Problem statement -
Retype every record below exactly as it is written.

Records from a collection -
────────────────────
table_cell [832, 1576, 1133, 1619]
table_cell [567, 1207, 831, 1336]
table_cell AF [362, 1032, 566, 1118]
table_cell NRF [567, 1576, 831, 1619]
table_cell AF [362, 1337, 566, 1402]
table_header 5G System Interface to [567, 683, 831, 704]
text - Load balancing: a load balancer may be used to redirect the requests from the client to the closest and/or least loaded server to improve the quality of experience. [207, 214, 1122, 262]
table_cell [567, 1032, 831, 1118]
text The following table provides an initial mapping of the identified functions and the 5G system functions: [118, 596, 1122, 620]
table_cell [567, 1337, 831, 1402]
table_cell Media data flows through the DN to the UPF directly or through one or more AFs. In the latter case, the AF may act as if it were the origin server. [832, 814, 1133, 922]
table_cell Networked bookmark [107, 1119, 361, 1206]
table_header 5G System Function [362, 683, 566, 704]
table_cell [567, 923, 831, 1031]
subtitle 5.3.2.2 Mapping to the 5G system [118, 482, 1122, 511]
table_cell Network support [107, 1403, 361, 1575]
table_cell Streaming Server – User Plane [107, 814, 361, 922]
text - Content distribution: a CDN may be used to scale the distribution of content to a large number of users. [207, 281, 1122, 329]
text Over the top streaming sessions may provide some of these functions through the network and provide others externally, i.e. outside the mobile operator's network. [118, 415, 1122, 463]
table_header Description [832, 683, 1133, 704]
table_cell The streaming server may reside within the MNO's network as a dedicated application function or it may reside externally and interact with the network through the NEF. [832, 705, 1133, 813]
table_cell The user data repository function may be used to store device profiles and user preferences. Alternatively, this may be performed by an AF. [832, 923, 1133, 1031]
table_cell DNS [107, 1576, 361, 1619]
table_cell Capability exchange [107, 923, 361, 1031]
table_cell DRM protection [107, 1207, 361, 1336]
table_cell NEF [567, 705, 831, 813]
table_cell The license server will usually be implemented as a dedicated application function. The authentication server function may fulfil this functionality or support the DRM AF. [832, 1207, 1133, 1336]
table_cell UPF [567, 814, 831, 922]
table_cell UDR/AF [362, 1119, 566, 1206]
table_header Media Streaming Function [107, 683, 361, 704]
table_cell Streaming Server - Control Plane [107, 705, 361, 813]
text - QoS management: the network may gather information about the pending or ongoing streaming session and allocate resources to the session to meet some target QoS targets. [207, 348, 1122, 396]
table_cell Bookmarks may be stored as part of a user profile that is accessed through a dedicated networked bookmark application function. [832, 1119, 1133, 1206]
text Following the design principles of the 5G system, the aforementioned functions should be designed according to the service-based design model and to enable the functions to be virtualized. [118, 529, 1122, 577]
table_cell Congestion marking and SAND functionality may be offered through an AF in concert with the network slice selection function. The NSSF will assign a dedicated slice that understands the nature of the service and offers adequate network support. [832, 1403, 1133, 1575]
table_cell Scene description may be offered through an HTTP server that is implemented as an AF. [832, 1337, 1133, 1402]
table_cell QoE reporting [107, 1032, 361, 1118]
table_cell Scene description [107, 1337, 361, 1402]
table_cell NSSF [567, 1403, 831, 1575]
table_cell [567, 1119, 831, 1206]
────────────────────
Your response -
table_cell [832, 1576, 1133, 1619]
table_cell [567, 1207, 831, 1336]
table_cell AF [362, 1032, 566, 1118]
table_cell NRF [567, 1576, 831, 1619]
table_cell AF [362, 1337, 566, 1402]
table_header 5G System Interface to [567, 683, 831, 704]
text - Load balancing: a load balancer may be used to redirect the requests from the client to the closest and/or least loaded server to improve the quality of experience. [207, 214, 1122, 262]
table_cell [567, 1032, 831, 1118]
text The following table provides an initial mapping of the identified functions and the 5G system functions: [118, 596, 1122, 620]
table_cell [567, 1337, 831, 1402]
table_cell Media data flows through the DN to the UPF directly or through one or more AFs. In the latter case, the AF may act as if it were the origin server. [832, 814, 1133, 922]
table_cell Networked bookmark [107, 1119, 361, 1206]
table_header 5G System Function [362, 683, 566, 704]
table_cell [567, 923, 831, 1031]
subtitle 5.3.2.2 Mapping to the 5G system [118, 482, 1122, 511]
table_cell Network support [107, 1403, 361, 1575]
table_cell Streaming Server – User Plane [107, 814, 361, 922]
text - Content distribution: a CDN may be used to scale the distribution of content to a large number of users. [207, 281, 1122, 329]
text Over the top streaming sessions may provide some of these functions through the network and provide others externally, i.e. outside the mobile operator's network. [118, 415, 1122, 463]
table_header Description [832, 683, 1133, 704]
table_cell The streaming server may reside within the MNO's network as a dedicated application function or it may reside externally and interact with the network through the NEF. [832, 705, 1133, 813]
table_cell The user data repository function may be used to store device profiles and user preferences. Alternatively, this may be performed by an AF. [832, 923, 1133, 1031]
table_cell DNS [107, 1576, 361, 1619]
table_cell Capability exchange [107, 923, 361, 1031]
table_cell DRM protection [107, 1207, 361, 1336]
table_cell NEF [567, 705, 831, 813]
table_cell The license server will usually be implemented as a dedicated application function. The authentication server function may fulfil this functionality or support the DRM AF. [832, 1207, 1133, 1336]
table_cell UPF [567, 814, 831, 922]
table_cell UDR/AF [362, 1119, 566, 1206]
table_header Media Streaming Function [107, 683, 361, 704]
table_cell Streaming Server - Control Plane [107, 705, 361, 813]
text - QoS management: the network may gather information about the pending or ongoing streaming session and allocate resources to the session to meet some target QoS targets. [207, 348, 1122, 396]
table_cell Bookmarks may be stored as part of a user profile that is accessed through a dedicated networked bookmark application function. [832, 1119, 1133, 1206]
text Following the design principles of the 5G system, the aforementioned functions should be designed according to the service-based design model and to enable the functions to be virtualized. [118, 529, 1122, 577]
table_cell Congestion marking and SAND functionality may be offered through an AF in concert with the network slice selection function. The NSSF will assign a dedicated slice that understands the nature of the service and offers adequate network support. [832, 1403, 1133, 1575]
table_cell Scene description may be offered through an HTTP server that is implemented as an AF. [832, 1337, 1133, 1402]
table_cell QoE reporting [107, 1032, 361, 1118]
table_cell Scene description [107, 1337, 361, 1402]
table_cell NSSF [567, 1403, 831, 1575]
table_cell [567, 1119, 831, 1206]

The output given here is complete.